Saved data entries
● ● ● ● ● ● ●

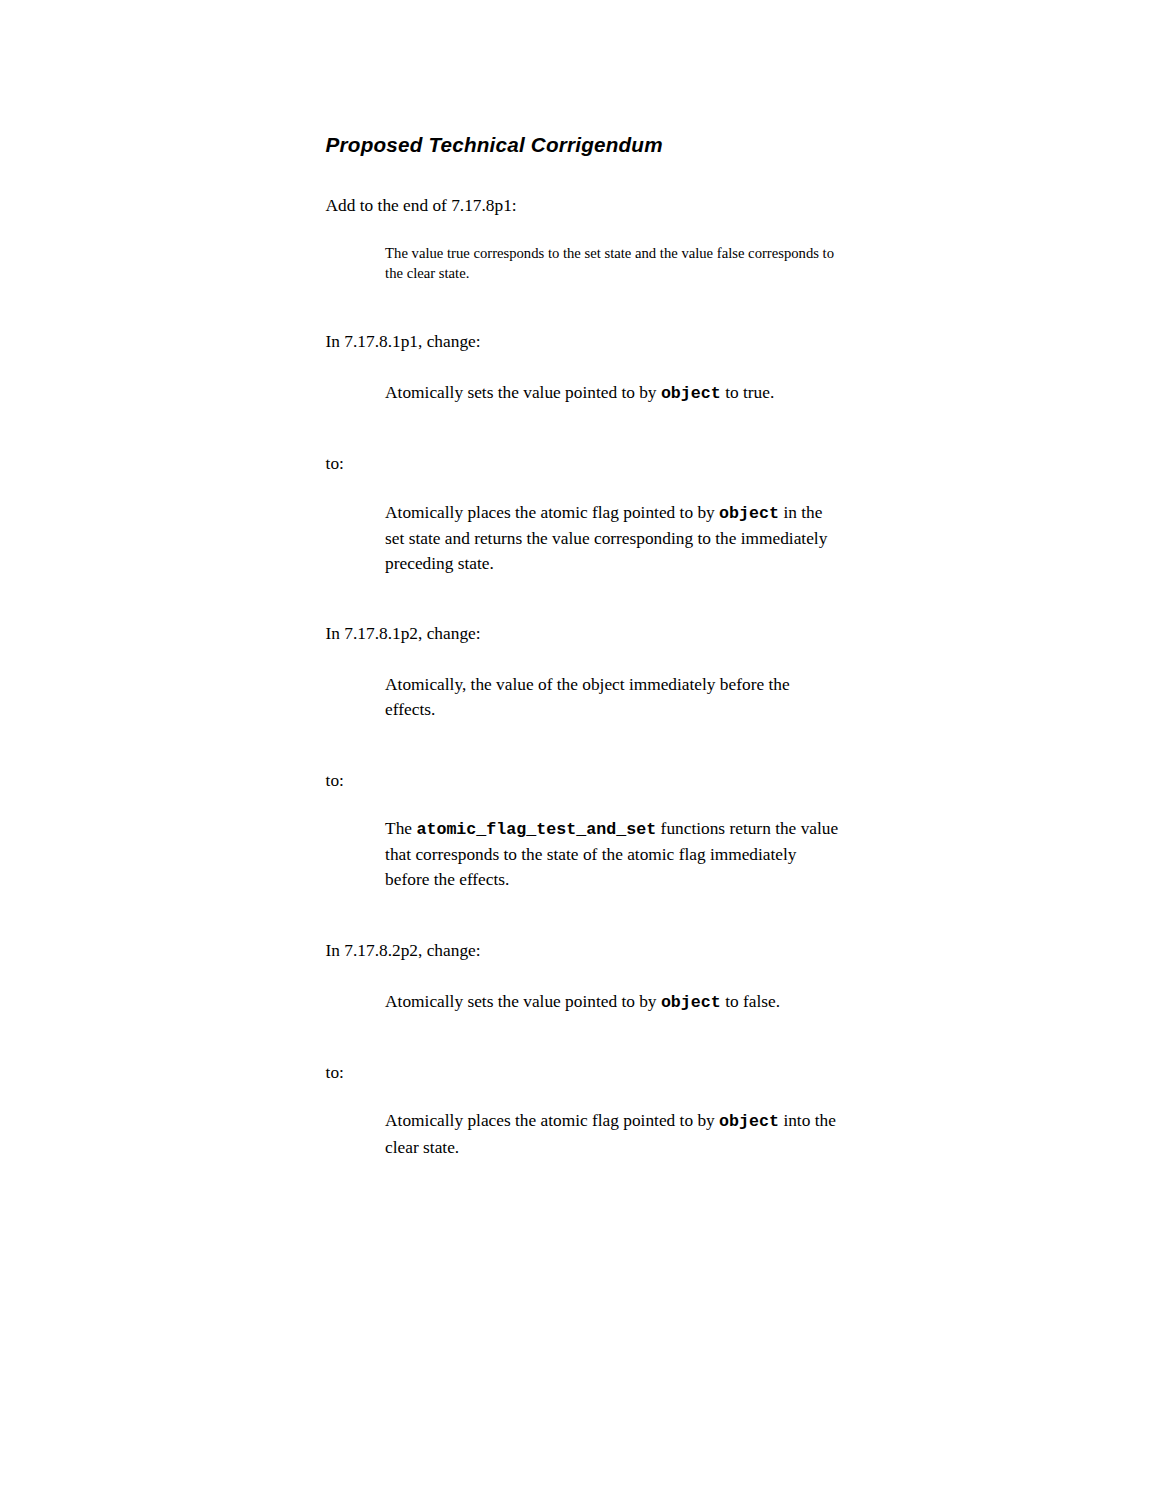Proposed Technical Corrigendum
Add to the end of 7.17.8p1:
The value true corresponds to the set state and the value false corresponds to the clear state.
In 7.17.8.1p1, change:
Atomically sets the value pointed to by object to true.
to:
Atomically places the atomic flag pointed to by object in the set state and returns the value corresponding to the immediately preceding state.
In 7.17.8.1p2, change:
Atomically, the value of the object immediately before the effects.
to:
The atomic_flag_test_and_set functions return the value that corresponds to the state of the atomic flag immediately before the effects.
In 7.17.8.2p2, change:
Atomically sets the value pointed to by object to false.
to:
Atomically places the atomic flag pointed to by object into the clear state.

● ● ● ● ● ● ●

PROBLEM REQUIREMENTS: Retype all of the entries exactly as written, leaving out any images.

EXPECTED ANSWER:
Proposed Technical Corrigendum
Add to the end of 7.17.8p1:
The value true corresponds to the set state and the value false corresponds to the clear state.
In 7.17.8.1p1, change:
Atomically sets the value pointed to by object to true.
to:
Atomically places the atomic flag pointed to by object in the set state and returns the value corresponding to the immediately preceding state.
In 7.17.8.1p2, change:
Atomically, the value of the object immediately before the effects.
to:
The atomic_flag_test_and_set functions return the value that corresponds to the state of the atomic flag immediately before the effects.
In 7.17.8.2p2, change:
Atomically sets the value pointed to by object to false.
to:
Atomically places the atomic flag pointed to by object into the clear state.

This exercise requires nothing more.